Page layout parsing data:

▽

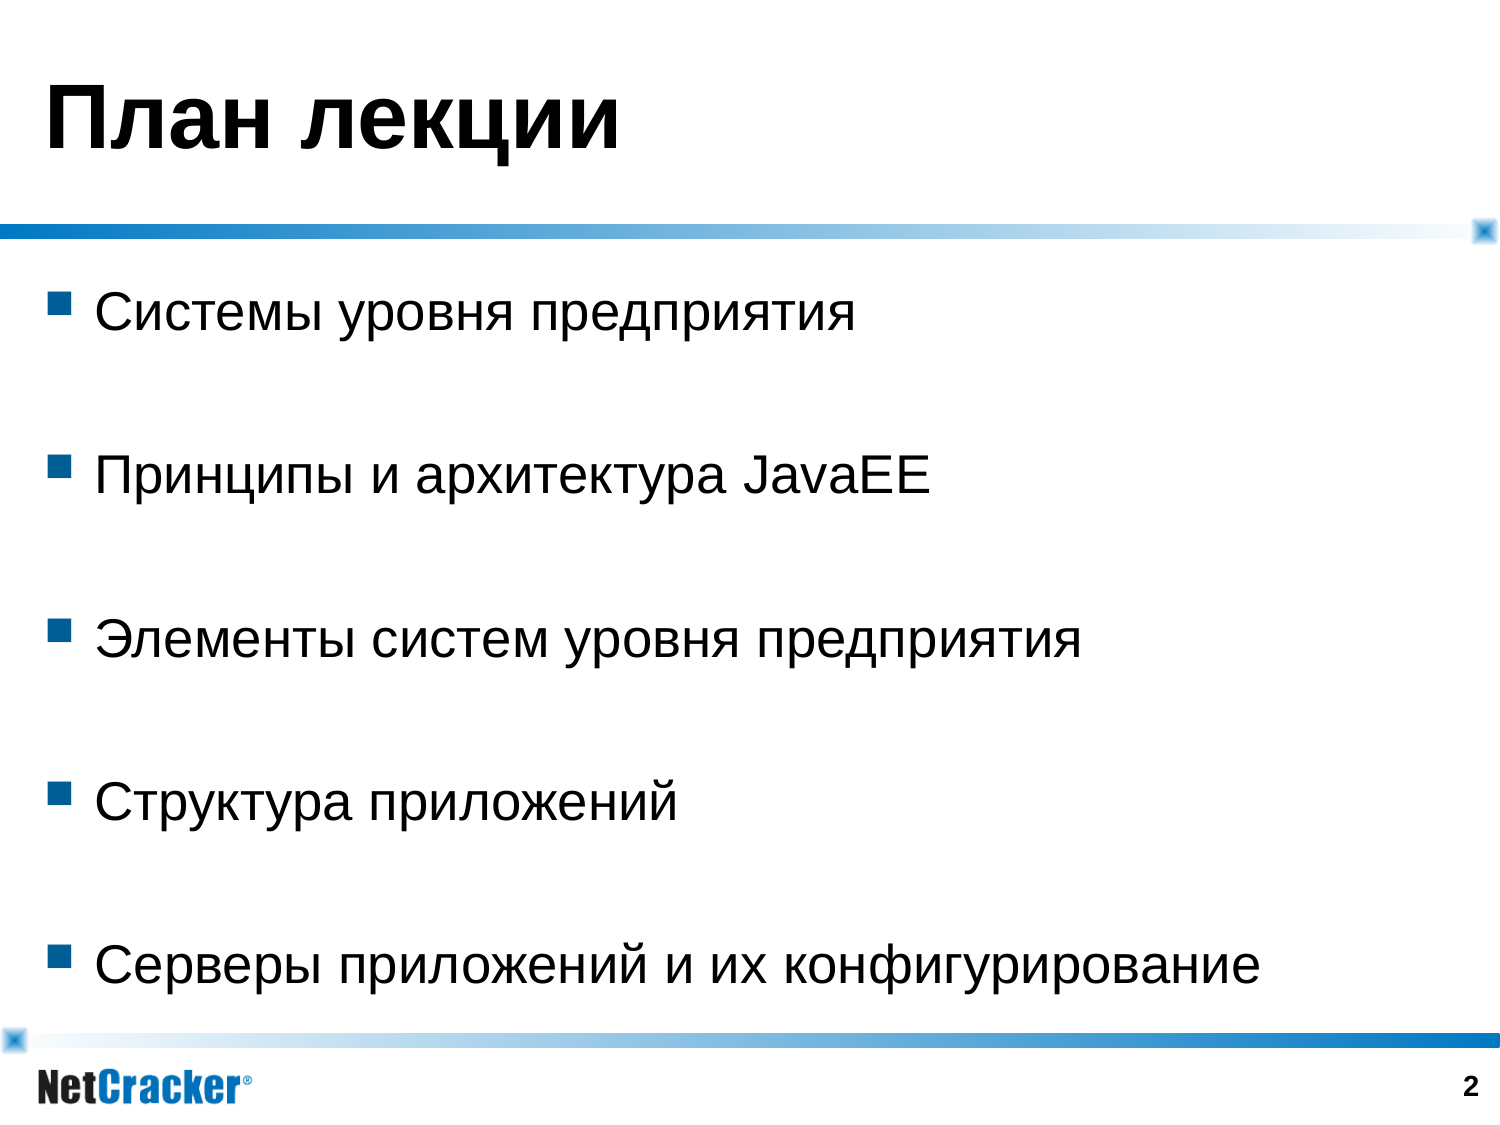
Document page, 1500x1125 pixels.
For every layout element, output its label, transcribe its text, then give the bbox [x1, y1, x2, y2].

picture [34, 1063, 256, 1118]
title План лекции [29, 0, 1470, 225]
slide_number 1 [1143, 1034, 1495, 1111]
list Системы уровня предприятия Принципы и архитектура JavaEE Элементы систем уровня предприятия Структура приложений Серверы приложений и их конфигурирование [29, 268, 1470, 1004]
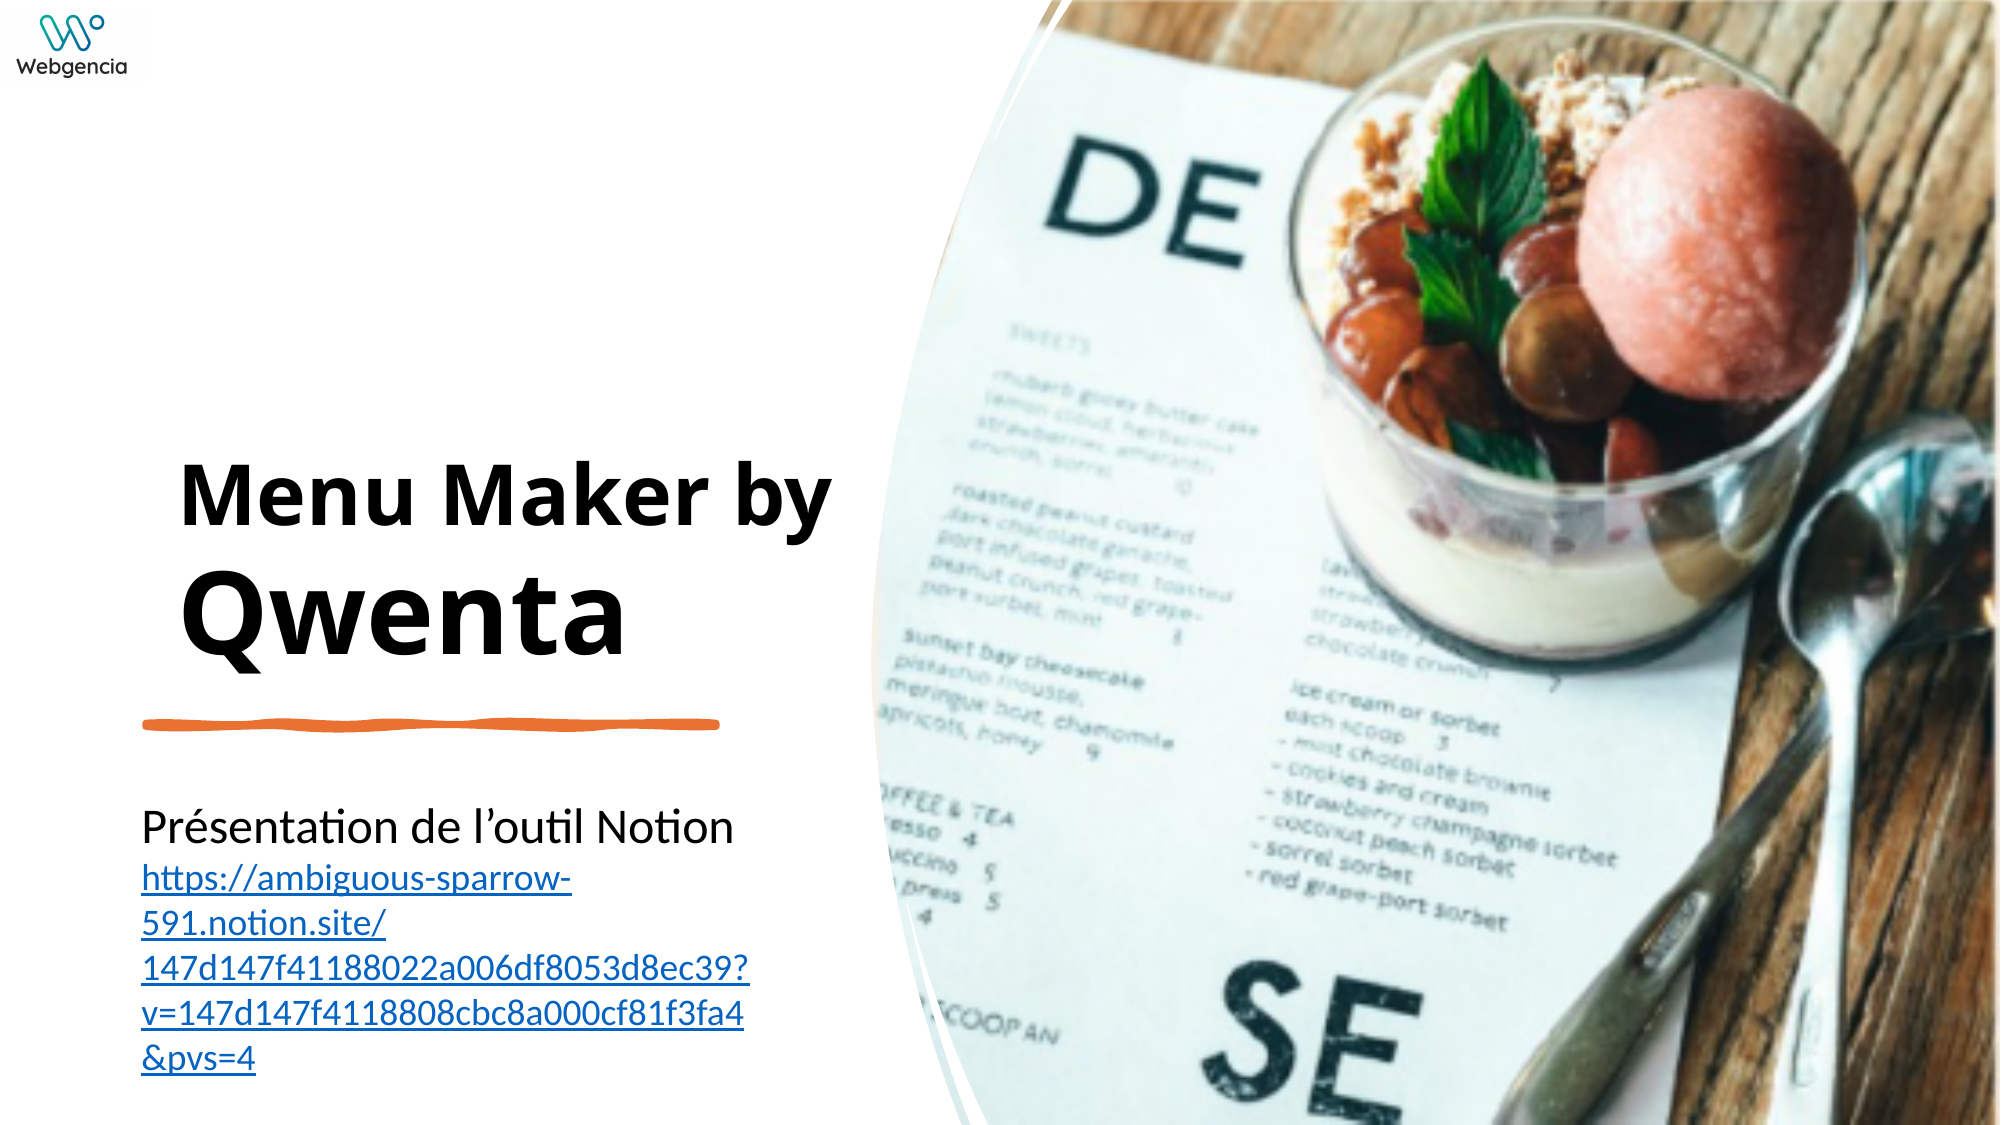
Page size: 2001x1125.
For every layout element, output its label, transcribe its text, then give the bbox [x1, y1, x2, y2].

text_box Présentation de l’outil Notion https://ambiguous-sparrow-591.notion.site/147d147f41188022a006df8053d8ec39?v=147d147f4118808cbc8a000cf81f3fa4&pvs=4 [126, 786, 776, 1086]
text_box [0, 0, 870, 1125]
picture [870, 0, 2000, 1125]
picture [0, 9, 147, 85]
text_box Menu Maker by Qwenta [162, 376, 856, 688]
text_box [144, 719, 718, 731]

△

• [ACTION ITEM] Restate the data above word for word. Skip every picture.

• [TASK ANSWER]
Document page, 1500x1125 pixels.
For every layout element, output its label, transcribe its text, then give the bbox [x1, y1, x2, y2].

picture [34, 1063, 256, 1118]
title План лекции [29, 0, 1470, 225]
slide_number 1 [1143, 1034, 1495, 1111]
list Системы уровня предприятия Принципы и архитектура JavaEE Элементы систем уровня предприятия Структура приложений Серверы приложений и их конфигурирование [29, 268, 1470, 1004]
Page size: 2001x1125.
For every layout element, output its label, transcribe its text, then give the bbox [x1, y1, x2, y2].

text_box Présentation de l’outil Notion https://ambiguous-sparrow-591.notion.site/147d147f41188022a006df8053d8ec39?v=147d147f4118808cbc8a000cf81f3fa4&pvs=4 [126, 786, 776, 1086]
text_box [0, 0, 870, 1125]
picture [870, 0, 2000, 1125]
picture [0, 9, 147, 85]
text_box Menu Maker by Qwenta [162, 376, 856, 688]
text_box [144, 719, 718, 731]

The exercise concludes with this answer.